**Selected passage:**
# # # # # # #
Against the Silo's rules, Donald wakes his sister, Charlotte, who, along with a sympathetic security officer named Darcy, free Donald and try to escape Silo 1 together. Donald is dying and too weak to leave. He persuades Charlotte and Darcy to go without him while he plans to blow up Silo 1's reactor so that the other Silos are free from the tyranny of Thurman and Operation Fifty. Darcy sacrifices himself so Charlotte can make it out safely, just as Donald destroys Silo 1.

Meanwhile, Juliette discovers that all Silos possess a tunneling machine that, when activated, will connect them to a place designated "Seed". Silo 17's machine requires more fuel than is available, so Juliette and a group of willing survivors try to walk to Seed over the surface using modified pressurized cleaning suits and oxygen tanks. They emerge from a wall of dust and realize the world has already healed itself. It is revealed that the Silos are enshrouded by an artificial veil of toxic dust that is likely formed by nanobots, but beyond them, there is breathable air, clean water, and a thriving ecosystem. When Juliette and the survivors arrive at Seed, they find it is a sprawling bunker replete with everything needed to rebuild civilization: food, plant seeds, and other materials. Charlotte encounters the group, and Juliette invites her to join them to rebuild human civilization together.

== Reception ==
A reviewer for Wired praised the initial novellas, and their collective Wool omnibus, while also noting that their publication "clears away the grime of the past and reveals the new truth" about changes in the publishing industry.

== Adaptations ==

=== Film and television ===

Since its initial publication, attempts have been made to adapt the Wool series into a film or television series. Film rights for the story were sold in May 2012 to 20th Century Fox, and director Ridley Scott and Steve Zaillian were named as producers. This project never came to fruition due to the acquisition of 21st Century Fox by Disney. In July 2018, AMC announced LaToya Morgan would be adapting Wool for the network as a series. The series was later moved to Apple TV+. In May 2021, press releases were sent out stating that Graham Yost would write the series, Morten Tyldum would serve as director, and Rebecca Ferguson would star and serve as executive producer. Howey, Remi Aubuchon, Nina Jack, and Ingrid Escajeda also serve as executive producers. In August 2021, Tim Robbins joined the cast. Filming of the first season took place in Hoddesdon, Hertfordshire during late 2021 until spring 2022. The first season was released on Apple TV+ on May 5, 2023. The second season premiered on November 15, 2024. In December 2024, the series was renewed for both a third season, released on July 3, 2026, and a concluding fourth season.
# # # # # # #
**Data entries:**
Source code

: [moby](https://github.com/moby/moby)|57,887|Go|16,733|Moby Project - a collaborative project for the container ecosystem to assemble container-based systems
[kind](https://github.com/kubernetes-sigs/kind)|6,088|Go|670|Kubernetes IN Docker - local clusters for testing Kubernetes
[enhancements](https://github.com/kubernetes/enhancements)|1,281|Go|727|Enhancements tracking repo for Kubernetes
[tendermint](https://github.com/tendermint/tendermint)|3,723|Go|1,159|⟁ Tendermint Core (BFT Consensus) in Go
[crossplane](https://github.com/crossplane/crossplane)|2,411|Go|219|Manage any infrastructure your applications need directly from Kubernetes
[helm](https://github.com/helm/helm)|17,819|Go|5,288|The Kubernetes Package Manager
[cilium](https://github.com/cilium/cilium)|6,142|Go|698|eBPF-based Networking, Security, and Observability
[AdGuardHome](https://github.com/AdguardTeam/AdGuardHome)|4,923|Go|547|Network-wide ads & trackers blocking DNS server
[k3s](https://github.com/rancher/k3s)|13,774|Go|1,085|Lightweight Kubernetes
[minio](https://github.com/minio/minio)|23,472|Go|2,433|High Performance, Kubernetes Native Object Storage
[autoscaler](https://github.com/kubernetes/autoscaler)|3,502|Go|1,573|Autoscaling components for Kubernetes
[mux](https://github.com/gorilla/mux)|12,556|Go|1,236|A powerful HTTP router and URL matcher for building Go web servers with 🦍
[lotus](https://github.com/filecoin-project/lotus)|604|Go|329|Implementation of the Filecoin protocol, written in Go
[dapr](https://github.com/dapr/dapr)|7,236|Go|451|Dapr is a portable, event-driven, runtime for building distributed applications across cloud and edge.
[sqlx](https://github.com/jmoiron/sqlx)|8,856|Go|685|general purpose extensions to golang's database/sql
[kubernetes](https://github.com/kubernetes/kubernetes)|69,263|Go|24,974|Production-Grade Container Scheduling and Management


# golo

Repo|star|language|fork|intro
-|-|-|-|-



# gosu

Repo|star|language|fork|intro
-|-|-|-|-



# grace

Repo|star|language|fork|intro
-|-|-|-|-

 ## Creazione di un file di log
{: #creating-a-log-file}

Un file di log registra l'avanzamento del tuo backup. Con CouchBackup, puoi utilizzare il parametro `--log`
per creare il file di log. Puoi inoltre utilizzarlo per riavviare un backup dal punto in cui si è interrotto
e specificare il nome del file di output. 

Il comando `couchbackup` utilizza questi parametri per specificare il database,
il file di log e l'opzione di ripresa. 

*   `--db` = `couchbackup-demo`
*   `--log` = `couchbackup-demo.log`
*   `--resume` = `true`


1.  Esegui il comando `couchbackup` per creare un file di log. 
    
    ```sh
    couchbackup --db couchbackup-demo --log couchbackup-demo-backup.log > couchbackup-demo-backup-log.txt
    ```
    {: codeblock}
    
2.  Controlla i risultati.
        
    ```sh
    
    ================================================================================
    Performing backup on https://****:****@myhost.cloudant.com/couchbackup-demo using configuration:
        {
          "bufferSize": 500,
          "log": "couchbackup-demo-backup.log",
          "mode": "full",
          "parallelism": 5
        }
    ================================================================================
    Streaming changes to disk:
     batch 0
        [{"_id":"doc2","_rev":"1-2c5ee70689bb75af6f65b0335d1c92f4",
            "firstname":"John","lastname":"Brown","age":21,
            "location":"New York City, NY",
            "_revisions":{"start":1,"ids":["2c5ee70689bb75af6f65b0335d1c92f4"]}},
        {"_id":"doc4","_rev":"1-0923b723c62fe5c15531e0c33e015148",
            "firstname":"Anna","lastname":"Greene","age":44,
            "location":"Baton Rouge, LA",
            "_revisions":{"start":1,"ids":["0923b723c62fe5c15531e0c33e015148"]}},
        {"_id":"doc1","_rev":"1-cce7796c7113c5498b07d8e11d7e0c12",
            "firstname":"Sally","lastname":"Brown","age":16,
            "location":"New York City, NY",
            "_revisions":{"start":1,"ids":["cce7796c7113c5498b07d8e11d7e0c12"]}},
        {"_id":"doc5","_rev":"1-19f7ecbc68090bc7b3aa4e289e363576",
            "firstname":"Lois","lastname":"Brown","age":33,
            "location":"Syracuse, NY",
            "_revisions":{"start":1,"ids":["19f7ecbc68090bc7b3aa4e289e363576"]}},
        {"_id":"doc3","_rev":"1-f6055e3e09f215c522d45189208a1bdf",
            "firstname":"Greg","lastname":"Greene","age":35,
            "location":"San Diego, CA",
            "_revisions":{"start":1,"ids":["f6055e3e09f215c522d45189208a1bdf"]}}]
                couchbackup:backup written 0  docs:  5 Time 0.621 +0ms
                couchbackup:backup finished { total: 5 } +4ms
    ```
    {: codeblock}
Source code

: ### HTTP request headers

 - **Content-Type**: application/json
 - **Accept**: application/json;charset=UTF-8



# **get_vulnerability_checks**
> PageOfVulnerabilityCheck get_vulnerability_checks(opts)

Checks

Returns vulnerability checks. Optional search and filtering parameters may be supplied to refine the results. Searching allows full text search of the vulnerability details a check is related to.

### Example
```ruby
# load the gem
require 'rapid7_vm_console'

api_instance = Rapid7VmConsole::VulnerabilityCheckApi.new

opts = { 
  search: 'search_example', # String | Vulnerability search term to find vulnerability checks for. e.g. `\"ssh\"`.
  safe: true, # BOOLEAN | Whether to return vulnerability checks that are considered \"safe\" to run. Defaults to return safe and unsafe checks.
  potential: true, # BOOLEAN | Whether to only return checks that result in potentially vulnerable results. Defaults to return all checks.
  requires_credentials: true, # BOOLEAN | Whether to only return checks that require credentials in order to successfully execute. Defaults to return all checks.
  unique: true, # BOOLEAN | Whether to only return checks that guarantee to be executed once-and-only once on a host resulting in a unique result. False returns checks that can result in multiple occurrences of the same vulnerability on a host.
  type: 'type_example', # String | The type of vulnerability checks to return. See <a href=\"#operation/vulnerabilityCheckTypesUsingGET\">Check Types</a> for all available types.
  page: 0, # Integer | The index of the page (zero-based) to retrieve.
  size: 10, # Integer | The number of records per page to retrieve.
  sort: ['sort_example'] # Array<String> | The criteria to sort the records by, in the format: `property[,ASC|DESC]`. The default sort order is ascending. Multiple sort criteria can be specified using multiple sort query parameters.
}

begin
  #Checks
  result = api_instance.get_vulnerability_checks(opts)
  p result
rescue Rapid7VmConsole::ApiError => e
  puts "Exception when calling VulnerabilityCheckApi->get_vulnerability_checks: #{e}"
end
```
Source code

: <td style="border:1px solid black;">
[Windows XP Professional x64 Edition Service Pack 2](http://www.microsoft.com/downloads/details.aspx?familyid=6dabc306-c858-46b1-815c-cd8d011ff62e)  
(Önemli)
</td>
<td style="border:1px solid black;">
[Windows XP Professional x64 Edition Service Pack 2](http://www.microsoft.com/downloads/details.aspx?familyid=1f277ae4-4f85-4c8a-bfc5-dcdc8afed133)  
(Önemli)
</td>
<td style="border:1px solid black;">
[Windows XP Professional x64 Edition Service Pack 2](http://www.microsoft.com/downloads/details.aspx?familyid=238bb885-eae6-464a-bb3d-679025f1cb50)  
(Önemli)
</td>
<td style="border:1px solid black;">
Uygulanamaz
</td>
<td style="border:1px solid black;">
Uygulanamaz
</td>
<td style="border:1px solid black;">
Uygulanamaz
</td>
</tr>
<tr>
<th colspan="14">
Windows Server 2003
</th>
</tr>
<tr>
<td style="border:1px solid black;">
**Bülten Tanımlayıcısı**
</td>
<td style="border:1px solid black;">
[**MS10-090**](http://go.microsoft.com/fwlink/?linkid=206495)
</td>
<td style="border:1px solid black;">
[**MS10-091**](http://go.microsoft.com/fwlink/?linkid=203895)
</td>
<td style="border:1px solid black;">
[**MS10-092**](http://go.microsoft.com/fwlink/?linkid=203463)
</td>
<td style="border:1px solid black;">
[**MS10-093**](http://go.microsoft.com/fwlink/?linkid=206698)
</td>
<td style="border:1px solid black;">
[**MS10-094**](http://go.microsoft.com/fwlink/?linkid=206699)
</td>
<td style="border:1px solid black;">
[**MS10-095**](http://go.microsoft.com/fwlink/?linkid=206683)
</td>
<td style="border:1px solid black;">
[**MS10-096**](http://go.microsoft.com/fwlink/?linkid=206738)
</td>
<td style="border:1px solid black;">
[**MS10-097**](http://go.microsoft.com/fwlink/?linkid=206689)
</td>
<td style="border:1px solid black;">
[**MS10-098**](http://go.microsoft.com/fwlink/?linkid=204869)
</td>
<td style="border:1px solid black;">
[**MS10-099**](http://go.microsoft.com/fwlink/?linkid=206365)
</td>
# # # # # # #
**Problems and tasks:**
1. From the passage on the Wool series, reproduce the portion that begins at the words "Against the Silo's" and stops after the words "Donald destroys Silo 1.".
2. According to the passage on the Wool series, which studio bought the film rights to the story in May 2012?

**Results for each task:**
1.
Against the Silo's rules, Donald wakes his sister, Charlotte, who, along with a sympathetic security officer named Darcy, free Donald and try to escape Silo 1 together. Donald is dying and too weak to leave. He persuades Charlotte and Darcy to go without him while he plans to blow up Silo 1's reactor so that the other Silos are free from the tyranny of Thurman and Operation Fifty. Darcy sacrifices himself so Charlotte can make it out safely, just as Donald destroys Silo 1.

2. 20th Century Fox